╭─ Estratto del documento

Sono sempre più convinto che finché non si ridurranno le disuguaglianze nel mondo, non potrà esserci uno sviluppo reale. Bisogna quindi che tutti uniscano le loro forze per scongiurare il pericolo di una crescita dimezzata: guidando uno dei gruppi italiani tra i più attivi su scala globale, sento in questo senso una responsabilità maggiore. L’ho ribadito anche lo scorso 16 settembre ad Assisi intervenendo in una conferenza sulla rivoluzione 4.0 che è stata organizzata nell’ambito del “Cortile di Francesco”: l’obiettivo ultimo deve essere, oggi più che mai, la creazione di un valore condiviso, non esclusivamente il profitto. Come si può rimanere fermi a guardare, sapendo ad esempio che due terzi della popolazione africana nel 2017 non ha ancora elettricità? Che le ultime due ‘Rivoluzioni’ hanno lasciato indietro circa l’80% della popolazione mondiale? Per qualcuno è il concetto di sviluppo stesso ad essere sbagliato, perché in passato ha portato a un ampliamento del gap tra chi ha e chi non ha. Non si può non riconoscerlo. Le colpe, però, non vanno ricercate nello sviluppo stesso, che è pur sempre positivo, ma in chi vi è dietro: l’uomo, che non lo utilizza in maniera efficace.

Oggi nuove opportunità arrivano dall’informatizzazione. Occorre smentire quegli studi secondo i quali la Rivoluzione 4.0 contribuirà ad allargare ulteriormente il gap, dal momento che i Paesi sviluppati sono più capaci di sfruttare le risorse digitali. Dobbiamo dimostrare che siamo in grado di andare nella direzione opposta, quella che porta a diminuire tale divario, anche grazie alla Rivoluzione 4.0: dal punto di vista ambientale è già dimostrato, infatti, che tendenze come l’informatizzazione, l’efficienza e il controllo dei processi stiano contribuendo a ridurre la CO2 immessa nell’atmosfera. Le stime parlano di 12 miliardi di tonnellate tra il 2016 e il 2025, in netto anticipo rispetto a quanto preventivato dalla Cop21 di Parigi.

╰─

● **Compito 1**: Puoi ricopiare alla lettera il brano sulla Rivoluzione 4.0, partendo da "Oggi nuove opportunità" e arrivando fino a "Cop21 di Parigi."?
Le voci non hanno alcun legame con il brano.

╭─ Dati forniti

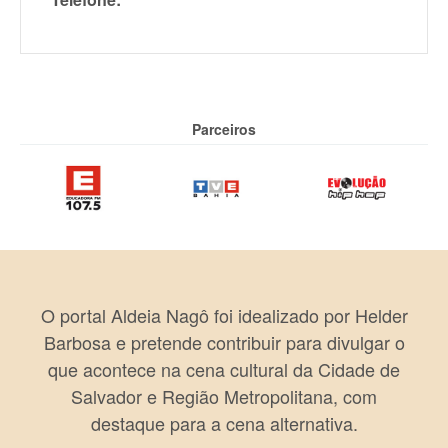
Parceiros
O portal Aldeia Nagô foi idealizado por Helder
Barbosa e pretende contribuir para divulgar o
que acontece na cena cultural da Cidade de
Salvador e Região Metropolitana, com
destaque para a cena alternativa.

╰─

● **Compito 2**: Puoi esprimere il testo estratto di tutte le voci come tabella Markdown con le colonne "N." e "Riga", una riga numerata per ogni riga di testo, saltando quelle vuote e tralasciando le immagini?

● **Risposta 1**:
Oggi nuove opportunità arrivano dall’informatizzazione. Occorre smentire quegli studi secondo i quali la Rivoluzione 4.0 contribuirà ad allargare ulteriormente il gap, dal momento che i Paesi sviluppati sono più capaci di sfruttare le risorse digitali. Dobbiamo dimostrare che siamo in grado di andare nella direzione opposta, quella che porta a diminuire tale divario, anche grazie alla Rivoluzione 4.0: dal punto di vista ambientale è già dimostrato, infatti, che tendenze come l’informatizzazione, l’efficienza e il controllo dei processi stiano contribuendo a ridurre la CO2 immessa nell’atmosfera. Le stime parlano di 12 miliardi di tonnellate tra il 2016 e il 2025, in netto anticipo rispetto a quanto preventivato dalla Cop21 di Parigi.

● **Risposta 2**:
| N. | Riga |
|---|---|
| 1 | Parceiros |
| 2 | O portal Aldeia Nagô foi idealizado por Helder |
| 3 | Barbosa e pretende contribuir para divulgar o |
| 4 | que acontece na cena cultural da Cidade de |
| 5 | Salvador e Região Metropolitana, com |
| 6 | destaque para a cena alternativa. |